"10th Mo. 4th. Last night E.T. took tea here. As soon as she began to extol the North and speak against slavery, mother left the room. She cannot bear these two subjects. My mind continues distressingly exercised and anxious that mother's eyes should be open to all the iniquities of the system she upholds. Much hope has lately been experienced, and it seems as though the language to me was: 'Thou hast done what was given thee to do; now go and leave the rest to me."
Two weeks later, she writes as follows:
"Night. This morning I had a very satisfactory conversation with dear mother, and feel considerably relieved from painful exercise. I found her views far more correct than I had supposed, and I do believe that, through suffering, the great work will yet be accomplished. She remarked that, though she had found it very hard to bear many things which sister and I had from time to time said to her, yet she believed that the Lord had raised us up to teach her, and that her fervent prayer was that, if we were right and she was wrong, she might see it. I remarked that if she was willing, she would, I was sure, see still more than she now did; and I drew a contrast between what she once approved and now believed right. 'Yes,' she said, 'I see very differently; for when I look back and remember what I used to do, and think nothing of it, I shrink back with horror. Much more passed, and we parted in love."

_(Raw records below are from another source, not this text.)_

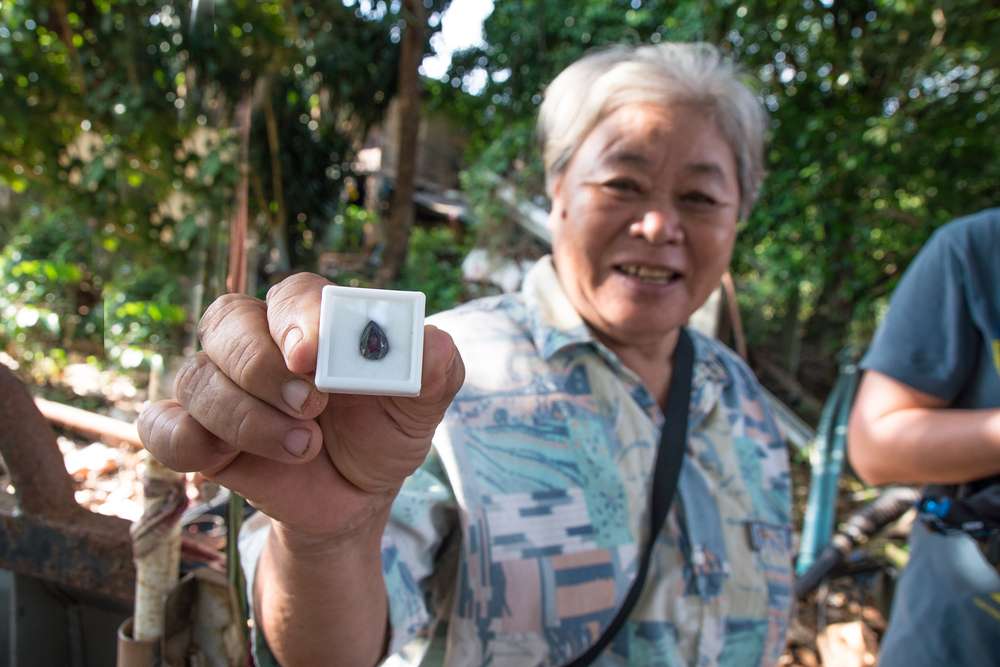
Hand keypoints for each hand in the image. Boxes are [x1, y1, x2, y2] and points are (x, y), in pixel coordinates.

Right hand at [138, 273, 464, 539]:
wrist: (354, 497)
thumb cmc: (382, 434)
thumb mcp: (420, 407)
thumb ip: (433, 370)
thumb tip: (428, 343)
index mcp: (311, 321)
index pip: (293, 292)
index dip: (298, 317)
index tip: (313, 354)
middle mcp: (256, 342)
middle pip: (227, 321)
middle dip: (264, 367)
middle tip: (311, 406)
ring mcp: (219, 386)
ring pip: (198, 379)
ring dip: (248, 418)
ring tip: (304, 448)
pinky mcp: (195, 433)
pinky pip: (161, 425)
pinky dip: (186, 440)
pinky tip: (224, 461)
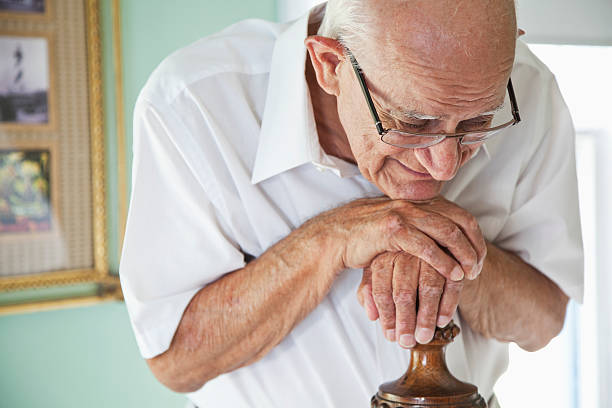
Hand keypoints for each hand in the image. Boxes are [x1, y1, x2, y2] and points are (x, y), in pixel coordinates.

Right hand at [315, 196, 485, 280]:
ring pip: (447, 232)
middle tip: (477, 270)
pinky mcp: (392, 229)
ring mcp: (404, 214)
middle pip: (460, 223)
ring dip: (463, 255)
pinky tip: (451, 274)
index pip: (462, 216)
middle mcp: (416, 204)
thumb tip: (449, 243)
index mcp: (421, 202)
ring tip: (468, 275)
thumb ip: (423, 230)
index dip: (476, 239)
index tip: (480, 260)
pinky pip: (426, 245)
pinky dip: (442, 261)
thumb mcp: (401, 230)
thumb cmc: (370, 237)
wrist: (337, 236)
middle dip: (474, 249)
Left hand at [356, 252, 463, 346]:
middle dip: (406, 320)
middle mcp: (406, 255)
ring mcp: (430, 257)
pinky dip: (447, 305)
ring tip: (423, 336)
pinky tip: (442, 322)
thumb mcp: (376, 275)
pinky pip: (451, 285)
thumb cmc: (397, 265)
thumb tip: (372, 316)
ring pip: (429, 289)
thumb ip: (369, 294)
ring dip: (426, 317)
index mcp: (384, 259)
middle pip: (404, 292)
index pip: (381, 291)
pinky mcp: (452, 260)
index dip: (386, 317)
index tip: (391, 336)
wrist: (426, 245)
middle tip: (406, 341)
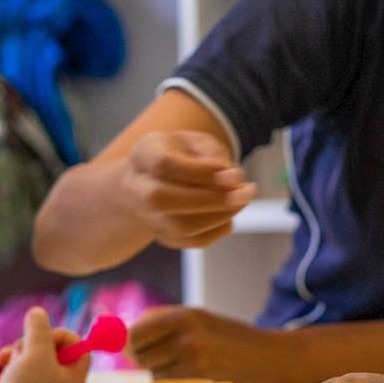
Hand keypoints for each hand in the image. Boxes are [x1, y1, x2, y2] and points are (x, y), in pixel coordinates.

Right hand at [0, 307, 89, 382]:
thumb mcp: (37, 353)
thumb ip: (39, 330)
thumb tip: (37, 313)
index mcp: (73, 379)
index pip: (77, 347)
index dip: (61, 335)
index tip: (44, 335)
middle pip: (49, 349)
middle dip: (29, 343)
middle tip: (20, 351)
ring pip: (27, 358)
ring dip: (12, 353)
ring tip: (1, 361)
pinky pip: (11, 370)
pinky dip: (2, 365)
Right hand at [122, 131, 256, 249]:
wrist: (152, 180)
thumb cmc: (179, 154)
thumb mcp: (195, 141)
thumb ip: (212, 153)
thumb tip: (233, 178)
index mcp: (144, 156)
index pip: (165, 164)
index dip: (201, 170)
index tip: (233, 172)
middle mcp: (137, 189)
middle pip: (162, 199)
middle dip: (210, 199)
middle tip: (246, 193)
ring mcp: (148, 217)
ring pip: (180, 226)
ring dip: (220, 216)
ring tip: (243, 200)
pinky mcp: (164, 237)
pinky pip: (192, 241)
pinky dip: (218, 230)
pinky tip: (230, 214)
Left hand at [127, 306, 287, 382]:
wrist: (266, 356)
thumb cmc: (228, 335)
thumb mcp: (197, 318)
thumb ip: (161, 322)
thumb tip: (124, 335)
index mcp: (183, 316)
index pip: (136, 332)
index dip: (129, 340)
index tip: (130, 343)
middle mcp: (186, 338)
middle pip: (139, 354)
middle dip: (141, 355)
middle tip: (158, 353)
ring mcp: (192, 363)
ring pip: (152, 371)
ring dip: (158, 369)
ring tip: (183, 361)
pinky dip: (172, 381)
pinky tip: (192, 374)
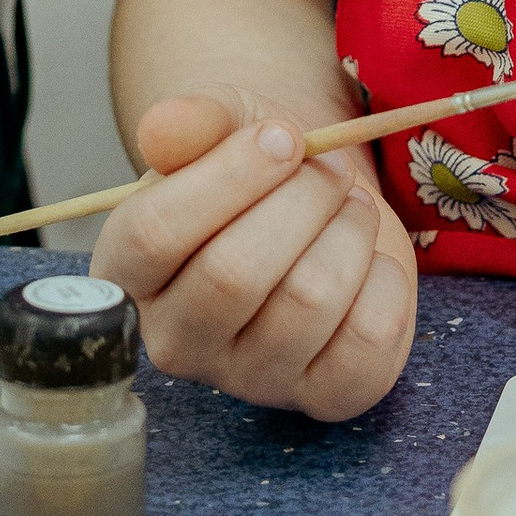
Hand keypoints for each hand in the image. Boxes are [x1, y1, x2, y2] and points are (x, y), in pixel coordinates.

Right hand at [90, 89, 416, 419]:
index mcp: (128, 271)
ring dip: (348, 232)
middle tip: (328, 169)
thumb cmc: (258, 168)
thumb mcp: (224, 126)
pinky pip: (369, 339)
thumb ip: (193, 121)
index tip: (283, 136)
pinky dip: (386, 280)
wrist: (318, 203)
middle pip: (233, 274)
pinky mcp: (324, 395)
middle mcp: (176, 340)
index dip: (229, 175)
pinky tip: (369, 261)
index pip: (155, 233)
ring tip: (348, 209)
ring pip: (308, 302)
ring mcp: (249, 379)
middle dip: (302, 199)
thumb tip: (162, 128)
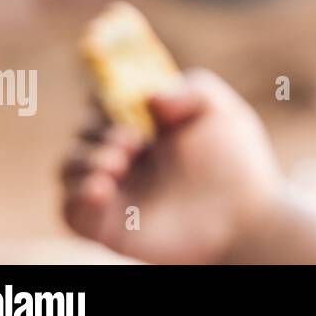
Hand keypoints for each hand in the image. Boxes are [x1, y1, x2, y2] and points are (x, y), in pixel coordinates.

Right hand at [61, 68, 283, 263]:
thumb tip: (150, 97)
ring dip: (83, 161)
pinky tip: (101, 191)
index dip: (104, 99)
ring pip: (68, 169)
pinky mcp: (109, 228)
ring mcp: (115, 192)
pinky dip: (76, 198)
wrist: (248, 215)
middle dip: (96, 133)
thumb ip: (191, 87)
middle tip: (130, 141)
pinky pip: (71, 213)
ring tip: (116, 165)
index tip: (120, 102)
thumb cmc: (236, 161)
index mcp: (143, 125)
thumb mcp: (220, 110)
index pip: (102, 104)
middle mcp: (124, 157)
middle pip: (82, 135)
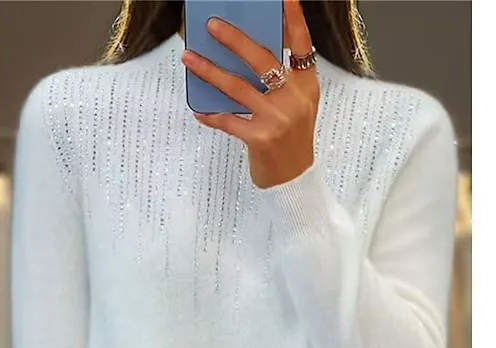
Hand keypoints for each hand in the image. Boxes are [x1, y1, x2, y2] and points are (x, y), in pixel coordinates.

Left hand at [181, 0, 319, 188]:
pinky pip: (228, 120)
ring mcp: (277, 118)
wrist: (293, 180)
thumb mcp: (296, 105)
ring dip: (209, 71)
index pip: (301, 45)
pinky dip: (211, 115)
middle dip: (234, 40)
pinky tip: (199, 110)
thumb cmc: (291, 140)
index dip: (292, 19)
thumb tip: (244, 54)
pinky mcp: (260, 138)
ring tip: (189, 59)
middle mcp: (294, 99)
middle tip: (212, 25)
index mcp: (306, 86)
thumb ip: (281, 81)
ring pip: (237, 87)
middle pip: (262, 60)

Two weeks later Angelina left Charleston, never to return. The description of the parting with her mother is very affecting, but we have not room for it here. It shows, however, that Mrs. Grimké had the true heart of a mother, and loved her daughter most tenderly. She shed bitter tears as she folded her to her bosom for the last time, murmuring amid her sobs: "Joseph is not, and Simeon is not, and ye will take Benjamin away also!" The mother and daughter never saw each other again.
[ CHAPTER VIII. ]
Angelina arrived in Philadelphia in the latter part of October, 1829, and made her home with Sarah in the family of Catherine Morris.
Over the next four or five years I must pass very briefly, although they were marked by many interesting incidents and some deep sorrows, and much that the sisters wrote during that time I would like to notice, if space permitted.
We see Sarah still regarding herself as the vilest of sinners, against whom it seemed at times as if every door of mercy was closed, and still haunted by her horror of horrors, the ministry. Her preparation continued, but brought her apparently no nearer the long-expected and dreaded end. She was still unrecognized by the Church. First-day meetings were looked forward to without pleasure, while the Quarterly and Yearly meetings were seasons of actual suffering. Of one of the latter she says,—
"I think no criminal under sentence of death can look more fearfully to the day of execution than I do towards our Yearly Meeting."